### The input
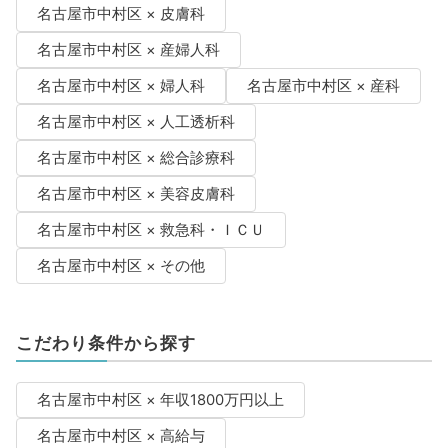
名古屋市中村区 × 皮膚科
名古屋市中村区 × 産婦人科
名古屋市中村区 × 婦人科
名古屋市中村区 × 産科
名古屋市中村区 × 人工透析科
名古屋市中村区 × 総合診療科
名古屋市中村区 × 美容皮膚科
名古屋市中村区 × 救急科・ＩＣＵ
名古屋市中村区 × その他
こだわり条件から探す
名古屋市中村区 × 年収1800万円以上
名古屋市中村区 × 高給与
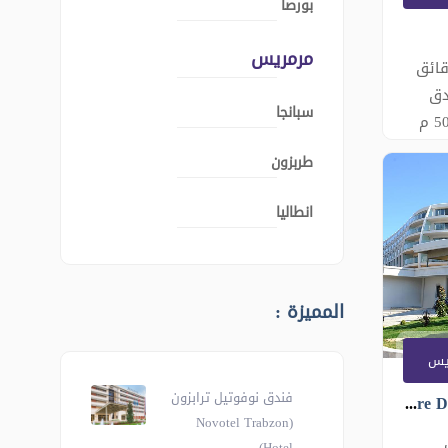
بورصا
مرمريس
مة هذا على بُعد 7 دقائق
دق
سبانجا
مصنف كفنق عائلي على بعد 500 م
م فندق Unver Hotel
طربزون
وخدمة
 مدار 24 ساعة.
انطاليا
الغرف
U إطلالات
كل
المميزة :
ض و�
يس
فندق نوفوتيل ترابزون
جرين نايتشور دايموند Green Nature Diamond
(Novotel Trabzon
G في
Hotel)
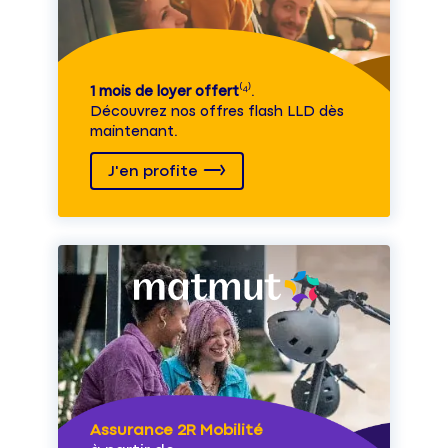
1 mois de loyer offert
⁽⁴⁾.
Découvrez nos offres flash LLD dès
maintenant.
J'en profite
Assurance 2R Mobilité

### Work request
Leaving every picture out, write out exactly the lines from the one that holds "(Novotel Trabzon" through the end of the listing, both included.

### Output of the task
(Novotel Trabzon
G في
Hotel)
1 mois de loyer offert
⁽⁴⁾.
Découvrez nos offres flash LLD dès
maintenant.
J'en profite
Assurance 2R Mobilité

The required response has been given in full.